EXTRACT TO READ —
■ ■ ■
Even a regular vector is a tensor: pass it a second vector and take the 
inner product (aka dot product) to get a real.

Define the **metric tensor** 
$\bold{g}(\vector{A}, \vector{B}) = \vector{A} \cdot \vector{B}$. The 
metric tensor is rank two and symetric (the vectors A and B could be swapped 
without changing the scalar output value) and is the same as the inner product. 

$$\Delta P \cdot \Delta P \equiv \Delta P^2 \equiv (length of \Delta P)^2 A \cdot B = 1/4[ (A+B)^2 - (A-B)^2 ]$$

Starting with individual vectors, we can construct tensors by taking the 
product of their inner products with empty slots; for example

$$\vector{A} \crossop \vector{B} \crossop \vector{C} (\_ ,\_ ,\_)$$ 
$$\vector{A} \crossop \vector{B} \crossop \vector{C} (\vector{E}, \vector{F}, \vector{G}) = ( \vector{A} \cdot \vector{E})(\vector{B} \cdot \vector{F})(\vecotr{C} \cdot \vector{G}) $$ 

Spacetime
--------------

Two types of vectors.
■ ■ ■
DATASET CONTENT —
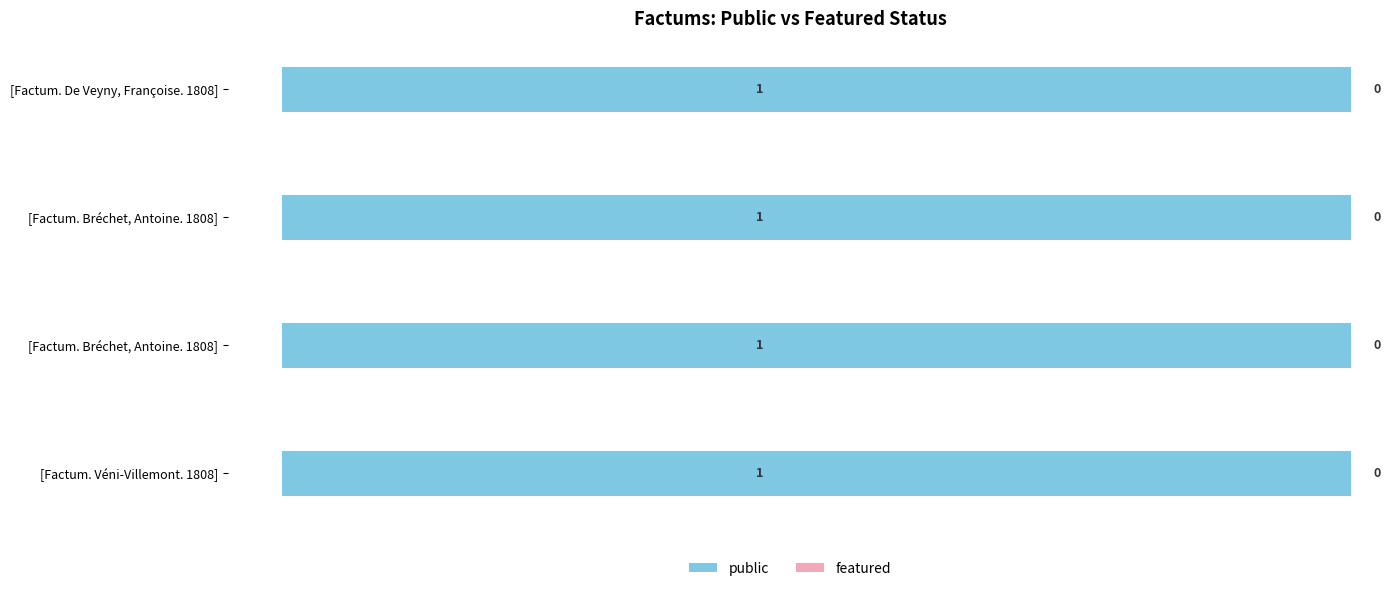

What are all the series names shown in the legend?

public, featured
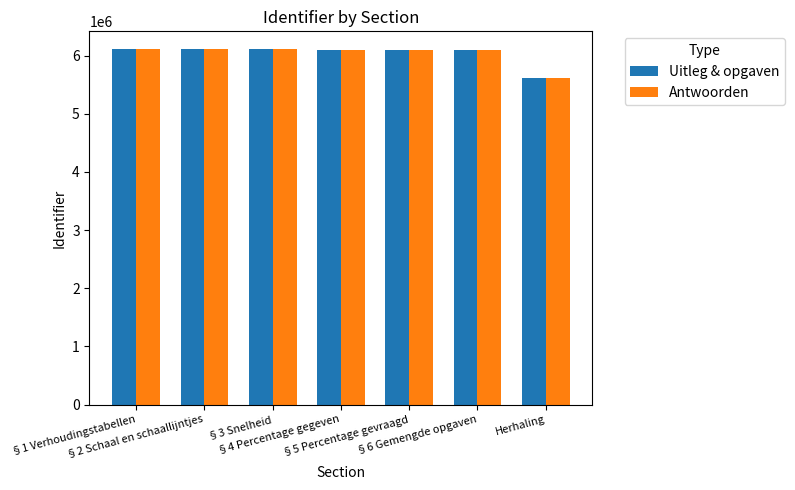

Count the number of categories in the chart.

7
■ ■ ■
TASK REQUIREMENTS —
#1 Answer each question from the tensor notes.
(a) What kind of value results when a regular vector is passed a second vector and the inner product is taken?
(b) What rank do the notes give for the metric tensor?
(c) What reason do the notes give for calling the metric tensor symmetric?
#2 Write the next part of the tensor notes, starting after the line "Two types of vectors." under the Spacetime heading.
The data on this page is separate from the tensor notes.

TASK-BY-TASK RESULTS —
#1
(a) A real.
(b) Rank two.
(c) The vectors A and B could be swapped without changing the scalar output value.

#2
Timelike: $\vector{\Delta P}$
    $(\vector{\Delta P})^2 = -(\Delta \Tau)^2$

Spacelike: $\vector{\Delta Q}$
    $(\vector{\Delta Q})^2 = +(\Delta S)^2$

Because product of "up" and "down" basis vectors must be a positive Kronecker 
delta, and timelikes squared come out negative, the time "up" basis must be  negative of the time "down" basis vector.